──────── Source material ────────

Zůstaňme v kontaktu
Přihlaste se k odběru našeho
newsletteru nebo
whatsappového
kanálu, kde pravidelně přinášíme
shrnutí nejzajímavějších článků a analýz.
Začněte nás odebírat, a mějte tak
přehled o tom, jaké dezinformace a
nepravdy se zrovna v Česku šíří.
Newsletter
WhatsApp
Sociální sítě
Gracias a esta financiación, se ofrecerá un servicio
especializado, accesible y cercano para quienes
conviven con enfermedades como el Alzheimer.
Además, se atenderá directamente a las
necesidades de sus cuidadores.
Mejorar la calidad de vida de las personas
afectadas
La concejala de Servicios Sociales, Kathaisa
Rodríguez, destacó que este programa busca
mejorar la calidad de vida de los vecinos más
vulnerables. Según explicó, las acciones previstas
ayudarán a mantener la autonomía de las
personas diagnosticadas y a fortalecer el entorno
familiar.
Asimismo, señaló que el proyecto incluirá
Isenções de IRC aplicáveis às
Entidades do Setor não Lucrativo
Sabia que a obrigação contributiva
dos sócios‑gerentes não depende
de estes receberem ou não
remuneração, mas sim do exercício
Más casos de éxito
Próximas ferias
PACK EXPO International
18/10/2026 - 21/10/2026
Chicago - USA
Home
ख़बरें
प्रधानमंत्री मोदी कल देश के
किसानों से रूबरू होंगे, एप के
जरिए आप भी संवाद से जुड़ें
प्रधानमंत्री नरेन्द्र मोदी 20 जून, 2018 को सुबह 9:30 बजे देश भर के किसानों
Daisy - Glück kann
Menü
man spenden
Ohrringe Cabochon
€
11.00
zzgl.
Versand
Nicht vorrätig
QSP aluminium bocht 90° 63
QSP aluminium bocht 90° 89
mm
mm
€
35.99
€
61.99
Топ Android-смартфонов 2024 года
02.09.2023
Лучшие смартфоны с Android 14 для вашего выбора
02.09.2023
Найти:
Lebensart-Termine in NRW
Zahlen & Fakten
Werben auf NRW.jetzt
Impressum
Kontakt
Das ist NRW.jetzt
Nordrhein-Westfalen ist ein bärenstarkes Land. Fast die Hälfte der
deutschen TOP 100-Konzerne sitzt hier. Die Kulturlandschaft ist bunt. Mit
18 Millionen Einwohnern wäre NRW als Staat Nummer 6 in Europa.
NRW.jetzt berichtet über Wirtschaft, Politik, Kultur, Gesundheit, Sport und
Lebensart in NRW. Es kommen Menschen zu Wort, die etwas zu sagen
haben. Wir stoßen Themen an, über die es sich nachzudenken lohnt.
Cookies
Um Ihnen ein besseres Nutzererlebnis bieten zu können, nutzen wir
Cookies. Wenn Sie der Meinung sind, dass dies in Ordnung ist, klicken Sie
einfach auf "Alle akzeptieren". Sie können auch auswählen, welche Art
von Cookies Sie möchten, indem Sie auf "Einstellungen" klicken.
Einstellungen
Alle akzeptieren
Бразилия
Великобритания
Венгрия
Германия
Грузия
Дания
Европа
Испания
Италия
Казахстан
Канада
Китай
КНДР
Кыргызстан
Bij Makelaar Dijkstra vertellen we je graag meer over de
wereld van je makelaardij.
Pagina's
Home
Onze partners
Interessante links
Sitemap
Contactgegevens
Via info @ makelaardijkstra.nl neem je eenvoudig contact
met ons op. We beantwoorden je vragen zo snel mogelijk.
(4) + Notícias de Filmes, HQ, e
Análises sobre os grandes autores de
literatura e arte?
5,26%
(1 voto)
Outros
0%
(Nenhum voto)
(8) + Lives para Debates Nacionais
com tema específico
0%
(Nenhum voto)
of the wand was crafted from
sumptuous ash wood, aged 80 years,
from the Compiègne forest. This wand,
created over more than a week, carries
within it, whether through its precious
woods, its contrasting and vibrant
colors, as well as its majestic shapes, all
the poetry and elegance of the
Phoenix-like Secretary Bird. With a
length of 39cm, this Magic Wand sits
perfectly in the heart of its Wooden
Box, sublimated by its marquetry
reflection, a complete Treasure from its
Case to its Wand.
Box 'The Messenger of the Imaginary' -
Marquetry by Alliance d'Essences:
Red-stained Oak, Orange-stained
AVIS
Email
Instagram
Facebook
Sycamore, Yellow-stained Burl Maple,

────────

Your assignment: The full set of records above is to be printed again verbatim.

Exercise output:
Zůstaňme v kontaktu
Přihlaste se k odběru našeho
newsletteru nebo
whatsappového
kanálu, kde pravidelně přinášíme
shrnutí nejzajímavějších článků a analýz.
Začněte nás odebírat, a mějte tak
přehled o tom, jaké dezinformace a
nepravdy se zrovna v Česku šíří.
Newsletter
WhatsApp
Sociální sítě
Gracias a esta financiación, se ofrecerá un servicio
especializado, accesible y cercano para quienes
conviven con enfermedades como el Alzheimer.
Además, se atenderá directamente a las
necesidades de sus cuidadores.
Mejorar la calidad de vida de las personas
afectadas
La concejala de Servicios Sociales, Kathaisa
Rodríguez, destacó que este programa busca
mejorar la calidad de vida de los vecinos más
vulnerables. Según explicó, las acciones previstas
ayudarán a mantener la autonomía de las
personas diagnosticadas y a fortalecer el entorno
familiar.
Asimismo, señaló que el proyecto incluirá
Isenções de IRC aplicáveis às
Entidades do Setor não Lucrativo
Sabia que a obrigação contributiva
dos sócios‑gerentes não depende
de estes receberem ou não
remuneração, mas sim do exercício
Más casos de éxito
Próximas ferias
PACK EXPO International
18/10/2026 - 21/10/2026
Chicago - USA
Home
ख़बरें
प्रधानमंत्री मोदी कल देश के
किसानों से रूबरू होंगे, एप के
जरिए आप भी संवाद से जुड़ें
प्रधानमंत्री नरेन्द्र मोदी 20 जून, 2018 को सुबह 9:30 बजे देश भर के किसानों
Daisy - Glück kann
Menü
man spenden
Ohrringe Cabochon
€
11.00
zzgl.
Versand
Nicht vorrätig
QSP aluminium bocht 90° 63
QSP aluminium bocht 90° 89
mm
mm
€
35.99
€
61.99
Топ Android-смартфонов 2024 года
02.09.2023
Лучшие смартфоны с Android 14 для вашего выбора
02.09.2023
Найти:
Lebensart-Termine in NRW
Zahlen & Fakten
Werben auf NRW.jetzt
Impressum
Kontakt
Das ist NRW.jetzt
Nordrhein-Westfalen ist ein bärenstarkes Land. Fast die Hälfte der
deutschen TOP 100-Konzerne sitzt hier. Die Kulturlandschaft ist bunt. Mit
18 Millionen Einwohnern wäre NRW als Staat Nummer 6 in Europa.
NRW.jetzt berichtet über Wirtschaft, Politik, Kultur, Gesundheit, Sport und
Lebensart in NRW. Es kommen Menschen zu Wort, die etwas zu sagen
haben. Wir stoßen Themen an, über die es sich nachzudenken lohnt.
Cookies
Um Ihnen ein besseres Nutzererlebnis bieten zu können, nutzen wir
Cookies. Wenn Sie der Meinung sind, dass dies in Ordnung ist, klicken Sie
einfach auf "Alle akzeptieren". Sie können auch auswählen, welche Art
von Cookies Sie möchten, indem Sie auf "Einstellungen" klicken.
Einstellungen
Alle akzeptieren
Бразилия
Великобритания
Венгрия
Германия
Грузия
Дания
Европа
Испания
Италия
Казахстан
Канада
Китай
КНДР
Кыргызстан
Bij Makelaar Dijkstra vertellen we je graag meer over de
wereld van je makelaardij.
Pagina's
Home
Onze partners
Interessante links
Sitemap
Contactgegevens
Via info @ makelaardijkstra.nl neem je eenvoudig contact
met ons op. We beantwoorden je vragen zo snel mogelijk.
(4) + Notícias de Filmes, HQ, e
Análises sobre os grandes autores de
literatura e arte?
5,26%
(1 voto)
Outros
0%
(Nenhum voto)
(8) + Lives para Debates Nacionais
com tema específico
0%
(Nenhum voto)
of the wand was crafted from
sumptuous ash wood, aged 80 years,
from the Compiègne forest. This wand,
created over more than a week, carries
within it, whether through its precious
woods, its contrasting and vibrant
colors, as well as its majestic shapes, all
the poetry and elegance of the
Phoenix-like Secretary Bird. With a
length of 39cm, this Magic Wand sits
perfectly in the heart of its Wooden
Box, sublimated by its marquetry
reflection, a complete Treasure from its
Case to its Wand.
Box 'The Messenger of the Imaginary' -
Marquetry by Alliance d'Essences:
Red-stained Oak, Orange-stained
AVIS
Email
Instagram
Facebook
Sycamore, Yellow-stained Burl Maple,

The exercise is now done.